» **LISTED ENTRIES**
** BEGIN **

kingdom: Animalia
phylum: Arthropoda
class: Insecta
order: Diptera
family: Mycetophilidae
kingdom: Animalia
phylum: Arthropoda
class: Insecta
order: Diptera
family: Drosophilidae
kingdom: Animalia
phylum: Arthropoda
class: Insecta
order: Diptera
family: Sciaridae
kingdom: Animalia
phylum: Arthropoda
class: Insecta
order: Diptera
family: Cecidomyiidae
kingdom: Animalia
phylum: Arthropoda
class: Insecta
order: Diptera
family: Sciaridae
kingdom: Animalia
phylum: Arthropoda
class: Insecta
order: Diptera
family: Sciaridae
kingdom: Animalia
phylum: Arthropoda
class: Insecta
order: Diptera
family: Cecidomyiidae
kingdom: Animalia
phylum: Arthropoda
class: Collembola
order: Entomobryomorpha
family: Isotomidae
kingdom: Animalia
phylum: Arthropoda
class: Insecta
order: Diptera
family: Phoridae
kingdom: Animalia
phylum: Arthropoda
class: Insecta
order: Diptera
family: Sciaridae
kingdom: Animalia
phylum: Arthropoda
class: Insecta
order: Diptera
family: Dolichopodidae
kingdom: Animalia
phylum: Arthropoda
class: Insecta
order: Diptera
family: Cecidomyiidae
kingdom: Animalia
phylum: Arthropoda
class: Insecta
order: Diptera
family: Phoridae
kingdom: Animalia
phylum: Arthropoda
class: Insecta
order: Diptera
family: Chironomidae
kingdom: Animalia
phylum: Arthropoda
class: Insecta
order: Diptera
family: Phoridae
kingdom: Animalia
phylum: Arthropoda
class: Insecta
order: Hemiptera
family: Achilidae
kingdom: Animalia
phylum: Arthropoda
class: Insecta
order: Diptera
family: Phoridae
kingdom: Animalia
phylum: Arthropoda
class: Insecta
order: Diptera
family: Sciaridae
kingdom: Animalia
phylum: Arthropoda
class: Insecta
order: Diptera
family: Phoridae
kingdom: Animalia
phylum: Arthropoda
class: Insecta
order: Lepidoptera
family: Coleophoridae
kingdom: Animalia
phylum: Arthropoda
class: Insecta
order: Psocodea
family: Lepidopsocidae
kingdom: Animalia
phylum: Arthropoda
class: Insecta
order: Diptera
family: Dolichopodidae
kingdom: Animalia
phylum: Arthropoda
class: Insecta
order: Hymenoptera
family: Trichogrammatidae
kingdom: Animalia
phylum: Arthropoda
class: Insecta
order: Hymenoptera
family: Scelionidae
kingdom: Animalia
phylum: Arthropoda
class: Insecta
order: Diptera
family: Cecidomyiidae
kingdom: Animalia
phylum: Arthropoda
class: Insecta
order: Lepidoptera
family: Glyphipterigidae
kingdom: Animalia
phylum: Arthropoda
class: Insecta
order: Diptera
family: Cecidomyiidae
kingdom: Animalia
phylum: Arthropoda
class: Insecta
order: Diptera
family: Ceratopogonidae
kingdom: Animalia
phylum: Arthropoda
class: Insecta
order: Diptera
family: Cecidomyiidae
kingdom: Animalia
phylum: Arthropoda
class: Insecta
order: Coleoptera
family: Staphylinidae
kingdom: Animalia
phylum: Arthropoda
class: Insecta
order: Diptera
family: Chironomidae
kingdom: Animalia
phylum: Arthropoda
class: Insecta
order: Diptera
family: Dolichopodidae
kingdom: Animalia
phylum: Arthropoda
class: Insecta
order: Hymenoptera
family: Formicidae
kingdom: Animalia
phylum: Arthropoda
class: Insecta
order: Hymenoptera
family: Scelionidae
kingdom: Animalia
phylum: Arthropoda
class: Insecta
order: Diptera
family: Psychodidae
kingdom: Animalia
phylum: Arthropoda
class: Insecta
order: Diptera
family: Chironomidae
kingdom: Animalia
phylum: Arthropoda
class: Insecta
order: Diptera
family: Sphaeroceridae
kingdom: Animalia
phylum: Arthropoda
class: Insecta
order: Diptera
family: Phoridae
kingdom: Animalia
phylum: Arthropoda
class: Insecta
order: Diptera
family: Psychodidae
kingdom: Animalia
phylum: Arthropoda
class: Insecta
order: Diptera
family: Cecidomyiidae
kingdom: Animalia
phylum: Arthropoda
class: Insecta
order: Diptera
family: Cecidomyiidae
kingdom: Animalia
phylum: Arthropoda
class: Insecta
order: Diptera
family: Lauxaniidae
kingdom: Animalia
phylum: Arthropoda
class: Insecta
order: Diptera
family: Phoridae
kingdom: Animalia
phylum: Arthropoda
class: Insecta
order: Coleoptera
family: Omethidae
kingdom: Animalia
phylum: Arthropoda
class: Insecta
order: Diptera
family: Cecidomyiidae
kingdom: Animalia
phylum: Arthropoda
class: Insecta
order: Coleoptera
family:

** END **

» **EXERCISE INSTRUCTIONS**
Retype exactly everything above from the line containing "family: Omethidae" down to the final line, including both of those lines.

» **EXPECTED OUTPUT**
family: Omethidae
kingdom: Animalia
phylum: Arthropoda
class: Insecta
order: Diptera
family: Cecidomyiidae
kingdom: Animalia
phylum: Arthropoda
class: Insecta
order: Coleoptera
family:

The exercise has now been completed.